A l'Ineris (Institut national de l'environnement industriel et des risques), le chercheur Christophe Bressot s'est également penché sur la question des nanomatériaux. "Le risque se résume à une formule simple : celle de l'exposition multipliée par la toxicité. En l'absence d'exposition, le risque est donc nul. Et si la toxicité est égale à zéro, il n'y a pas de risque non plus. Dans le cas des nanomatériaux, la toxicité n'est pas claire. L'enjeu est donc de diminuer l'exposition, en particulier par inhalation puisqu'il s'agit de la voie de pénétration majeure dans les organismes". Le spécialiste rappelle que toutes les particules dont la taille est inférieure à 4 micromètres atteignent les alvéoles pulmonaires. L'ensemble de la population serait donc exposé, autant les opérateurs dans l'industrie, que les consommateurs d'un produit fini, que l'environnement lors de la fin de vie du produit. Là encore, le chercheur pointe du doigt l'absence de données bien renseignées sur les risques liés au contact cutané ou à l'ingestion de nanoparticules.
D'où l'inquiétude grandissante, notamment au sein des organismes syndicaux de travailleurs du bâtiment. Pierre-Gaël Loréal, délégué FNCB-CFDT, raconte : "Le BTP a déjà beaucoup de sujets de préoccupation, comme l'amiante. Les nanomatériaux ne sont pas encore perçus comme un danger. L'information n'est pas bonne et les employeurs souvent ignorants des produits utilisés (durcisseurs, laques, vernis, peintures…). Mais les organisations syndicales ne sont pas opposées aux nanomatériaux qui constituent une nouvelle révolution industrielle". Les syndicats demandent que le risque soit anticipé et qu'un cadre réglementaire soit bien défini, au niveau national et international, à l'image de Reach pour le risque chimique.
Les études scientifiques doivent donc se poursuivre, afin de déterminer si les bénéfices attendus valent les risques encourus, à toutes les étapes de la chaîne : un programme porte notamment sur la caractérisation de particules en aérosol au niveau des postes de travail d'une cimenterie, au niveau des produits finis et lors d'interventions de type ponçage ou perçage dans un béton de spécialité. Les résultats seront connus dans quelques mois.

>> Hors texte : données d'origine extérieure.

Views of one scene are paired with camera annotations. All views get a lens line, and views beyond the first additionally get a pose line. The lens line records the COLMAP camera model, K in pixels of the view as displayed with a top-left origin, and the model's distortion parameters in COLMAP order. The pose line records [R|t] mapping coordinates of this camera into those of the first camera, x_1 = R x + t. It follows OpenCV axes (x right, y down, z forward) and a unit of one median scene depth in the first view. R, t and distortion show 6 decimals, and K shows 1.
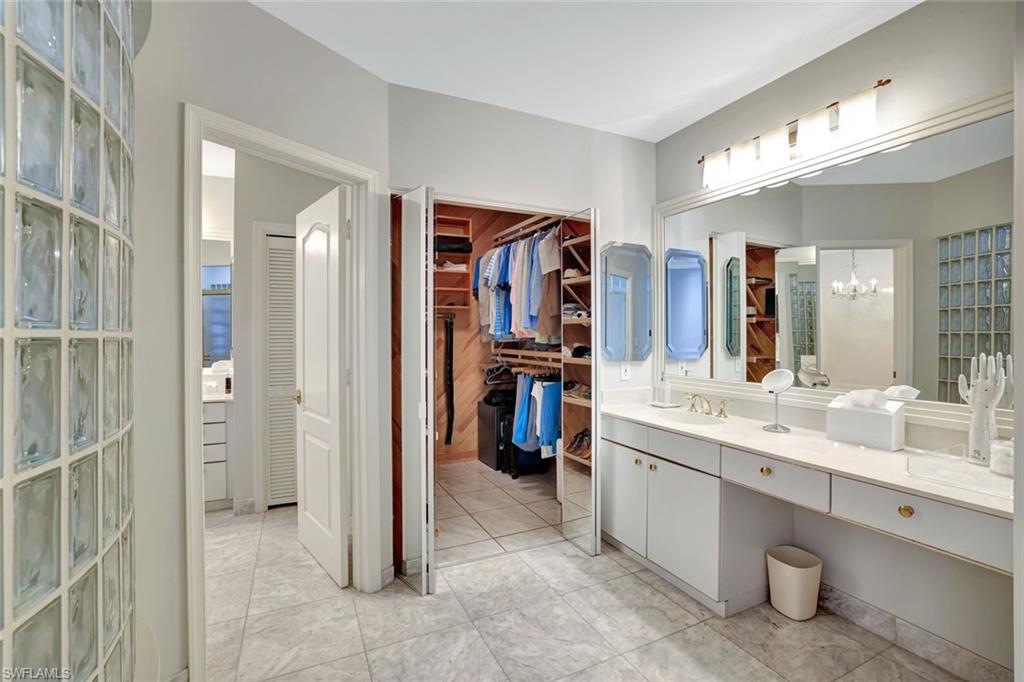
lens RADIAL K [[449.5, 0, 511.2], [0, 449.5, 333.9], [0, 0, 1]] dist [-0.040029, 0.017106]
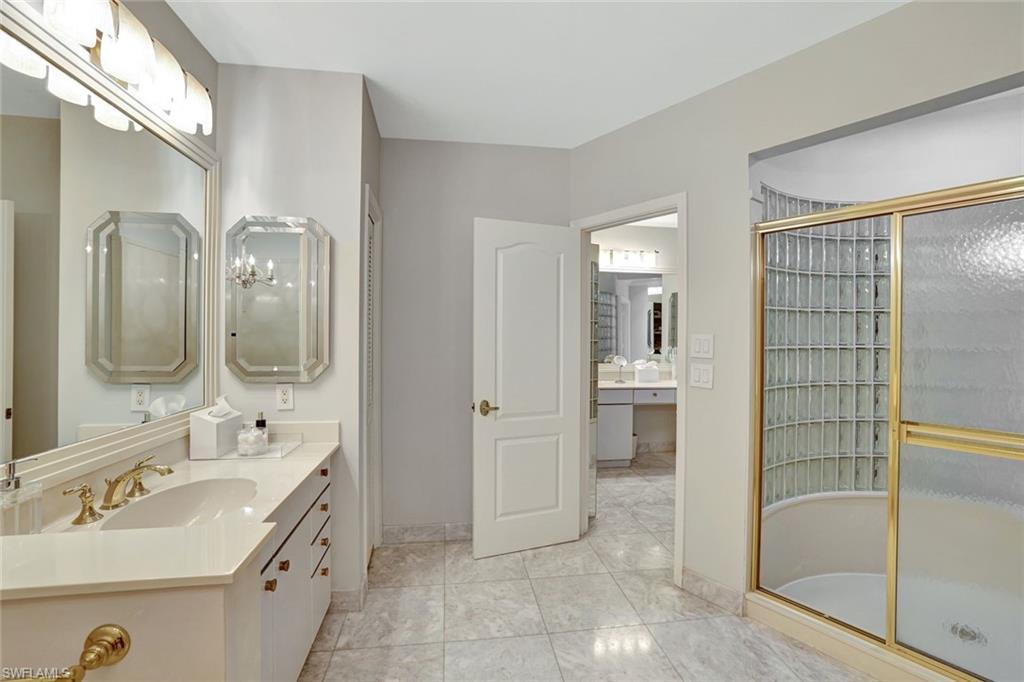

Les fumées de silice amorphes sont 100 fois plus petites que des grains de ciment mais présentent une surface très élevée, de 15 à 30 m²/gramme. Elles confèrent des propriétés de résistance mécanique accrue, pour des bétons très hautes performances ou des mortiers de réparation nano-structurants. L'usage de nanotubes de carbone est également à l'étude. Le dioxyde de titane et l'oxyde de zinc permettent un auto-nettoyage en présence d'UV, pour le ciment, les céramiques, les peintures, les vitrages ou les revêtements plastiques. Le nano-argent amène une propriété antibactérienne ou antifongique. L'oxyde d'aluminium accroît la résistance aux rayures des matériaux. Les nanomousses (hydro-NM-oxyde) et nanostructures confèrent une bonne isolation thermique et phonique.